«Поражение повесят на пятую колонну. И мне страшно от этой мысли»

Линор Горалик — о жизни между несколькими странами, о Z‑писателях и разбитом сердце

ДАННОЕ СООБЩЕНИЕ (МАТЕРИАЛ) СОЗДАНО И (ИЛИ) РАСПРОСТРАНЕНО ИНОСТРАННЫМ СРЕДСТВОМ МАССОВОЙ ИНФОРМАЦИИ, ВЫПОЛНЯЮЩИМ ФУНКЦИИ ИНОСТРАННОГО АГЕНТА, И (ИЛИ) РОССИЙСКИМ ЮРИДИЧЕСКИМ ЛИЦОМ, ВЫПОЛНЯЮЩИМ ФУНКЦИИ ИНОСТРАННОГО АГЕНТА

По мнению Минюста, автор интервью Максим Гликин выполняет функцию иноагента.
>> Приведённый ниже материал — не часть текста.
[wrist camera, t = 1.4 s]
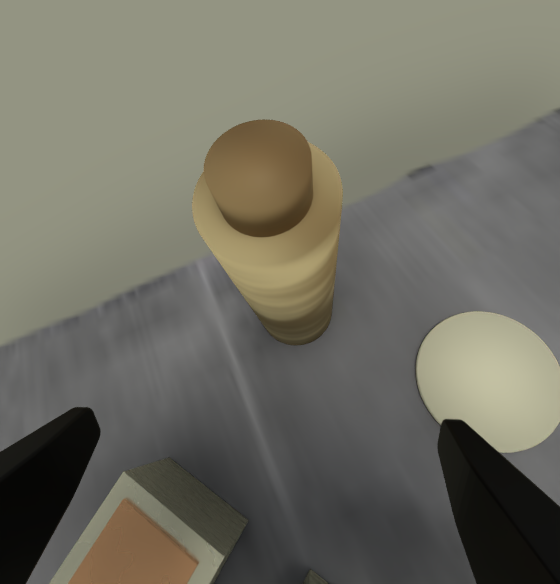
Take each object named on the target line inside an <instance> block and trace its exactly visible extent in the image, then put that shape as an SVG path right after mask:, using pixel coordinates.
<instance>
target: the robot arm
mask: <svg viewBox="0 0 560 584" xmlns="http://www.w3.org/2000/svg"><path fill="white" fill-rule="evenodd" d="M99 438H100V427H99V424H98V422H97V420H96V417H95V415H94V412H93V410H92V409H91V408H88V407H75V408H72V409H71V410H69V411H67V412H66V413H64V414H62V415H61V416H59V417H57V418H56V419H54V420H52V421H51V422H49V423H47V424H46V425H44V426H42V427H41V428H39V429H38V430H36V431H34V432H33V433H31V434H29V435H28V436H26V437H24V438H23V439H21V440H19V441H18V442H16V443H14V444H13V445H11V446H9V447H8V448H6V449H4V450H3V451H1V452H0V584H26V582H27V581H28V579H29V577H30V575H31V573H32V571H33V570H34V568H35V566H36V564H37V562H38V560H39V559H40V557H41V555H42V553H43V551H44V550H45V548H46V546H47V544H48V542H49V540H50V539H51V537H52V535H53V533H54V531H55V530H56V528H57V526H58V524H59V522H60V520H61V519H62V517H63V515H64V513H65V511H66V510H67V508H68V506H69V504H70V502H71V500H72V498H73V496H74V494H75V492H76V490H77V488H78V486H79V483H80V481H81V479H82V477H83V474H84V472H85V470H86V467H87V465H88V463H89V461H90V458H91V456H92V454H93V452H94V449H95V447H96V445H97V443H98V440H99ZM438 454H439V458H440V462H441V466H442V470H443V474H444V478H445V483H446V487H447V491H448V495H449V499H450V503H451V507H452V511H453V515H454V519H455V523H456V526H457V529H458V532H459V535H460V538H461V541H462V543H463V546H464V549H465V552H466V555H467V558H468V560H469V563H470V566H471V569H472V572H473V575H474V577H475V580H476V583H477V584H560V506H559V505H557V504H556V503H555V502H554V501H553V500H552V499H551V498H550V497H548V496H547V495H546V494H545V493H544V492H543V491H542V490H541V489H539V488H538V487H537V486H536V485H535V484H534V483H533V482H532V481H531V480H529V479H528V478H527V477H526V476H525V475H524V474H523V473H522V472H520V471H519V470H518V469H517V468H516V467H515V466H514V465H513V464H512V463H510V462H509V461H508V460H507V459H506V458H505V457H504V456H503V455H501V454H500V453H499V452H498V451H497V450H496V449H495V448H494V447H492V446H491V445H490V444H489V443H488V442H487V441H486V440H485V439H484V438H482V437H481V436H480V435H479V434H478V433H477V432H476V431H475V430H473V429H472V428H471V427H470V426H469V425H468V424H467V423H466V422H464V421H463V420H460V419H444V420H443V421H442V424H441V429H440V434H439V439H438Z"/></svg>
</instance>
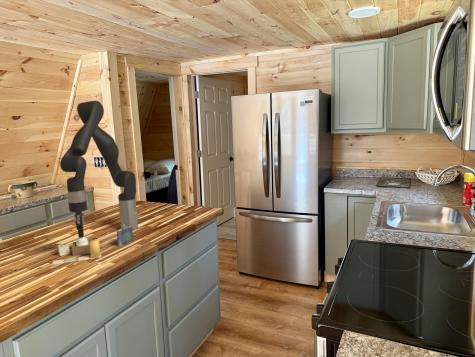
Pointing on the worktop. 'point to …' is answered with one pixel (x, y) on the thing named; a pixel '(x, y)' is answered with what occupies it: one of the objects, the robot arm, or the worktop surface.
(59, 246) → the die
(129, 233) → the navy rounded piece
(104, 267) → the worktop surface
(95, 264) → the worktop surface
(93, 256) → the yellow rounded oblong piece
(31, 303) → the worktop surface
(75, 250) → the board
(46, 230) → the worktop surface
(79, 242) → the white rounded egg-shaped piece
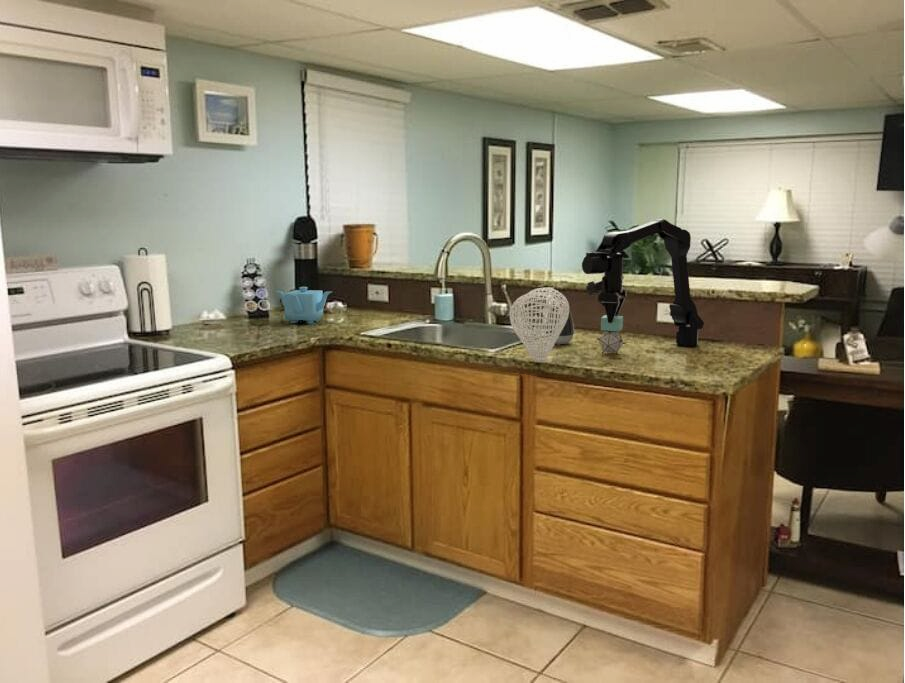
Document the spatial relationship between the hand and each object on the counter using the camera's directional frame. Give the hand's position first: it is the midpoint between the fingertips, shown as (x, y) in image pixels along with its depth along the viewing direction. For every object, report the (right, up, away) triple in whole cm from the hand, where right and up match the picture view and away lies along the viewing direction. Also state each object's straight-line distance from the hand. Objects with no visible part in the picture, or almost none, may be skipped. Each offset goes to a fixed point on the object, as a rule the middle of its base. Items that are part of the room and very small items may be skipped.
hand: (612, 321), depth 251 cm
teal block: (0, -3, 0) cm, 3 cm away
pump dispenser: (-14, -7, +20) cm, 26 cm away
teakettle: (-113, +1, +72) cm, 134 cm away
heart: (-25, -13, -12) cm, 30 cm away
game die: (0, -11, +2) cm, 11 cm away
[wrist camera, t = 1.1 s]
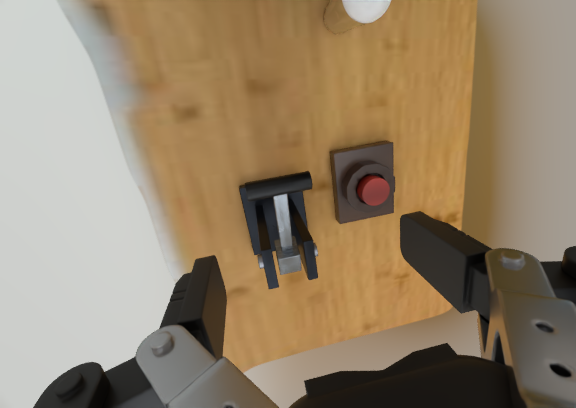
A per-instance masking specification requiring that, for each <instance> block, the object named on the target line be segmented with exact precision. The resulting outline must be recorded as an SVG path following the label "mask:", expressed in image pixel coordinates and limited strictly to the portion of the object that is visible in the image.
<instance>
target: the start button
mask: <svg viewBox="0 0 576 408" xmlns="http://www.w3.org/2000/svg"><path fill="white" fill-rule="evenodd" d="M389 192H390V187H389V184H388V183H387V181H386V180H384V179H382V178H381V177H379V176H377V175H368V176H366V177H364V178H363V179H362V180H361V181H360V182H359V184H358V187H357V194H358V196H359V197H360V198H361V199H362V200H363V201H364V202H365V203H367V204H368V205H371V206H376V205H379V204H381V203H383V202H384V201H385V200H386V199H387V197H388V195H389Z"/></svg>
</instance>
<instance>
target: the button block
mask: <svg viewBox="0 0 576 408" xmlns="http://www.w3.org/2000/svg"><path fill="white" fill-rule="evenodd" d="M330 159H331V170H332V180H333V191H334V201H335V212H336V220H337V221H338V222H339V223H340V224H343V223H347V222H352V221H357V220H362V219H366V218H371V217H376V216H381V215H385V214H390V213H394V192H395V177H394V175H393V142H389V141H383V142H378V143H373V144H367V145H362V146H356V147H351V148H346V149H340V150H335V151H330ZM368 175H377V176H379V177H381V178H382V179H384V180H386V181H387V183H388V184H389V187H390V192H389V195H388V197H387V199H386V200H385V201H384V202H383V203H381V204H379V205H376V206H371V205H368V204H367V203H365V202H364V201H363V200H362V199H361V198H360V197H359V196H358V194H357V187H358V184H359V182H360V181H361V180H362V179H363V178H364V177H366V176H368Z"/></svg>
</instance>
Редакция ставит этот абзац для его безопасности.

Линор Горалик — писательница, маркетолог и создательница арт-издания ROAR — родилась в Украине, потом жила в Израиле и в России. Теперь она снова находится в Израиле и не может попасть в другие страны, с которыми так тесно связана. «Вёрстка» поговорила с Горалик о том, как меняется русскоязычная культура с начала войны и что с ней будет дальше, как происходящее отразится на маркетинге российских компаний и что она переживает, глядя, как на родине разворачивается трагедия мирового масштаба.

Чтобы не пропустить новые тексты «Вёрстки», подписывайтесь на наш телеграм-канал

«Я часто говорю, что лизнула железный занавес на морозе и прилипла языком»

— Вы родились в Украине, с юности жили в Израиле, а с начала нулевых — в России. Когда вы её покинули и собираетесь ли вернуться?

— Важно понимать, наверное, что у меня нет российского гражданства и никогда не было. В 1989 году, когда мне было 14 лет, я с родителями уехала из Украины — и из Советского Союза. Советского гражданства мы лишились, и теперь единственное гражданство, которое у меня есть, — это израильское (и я немыслимо благодарна Израилю за это).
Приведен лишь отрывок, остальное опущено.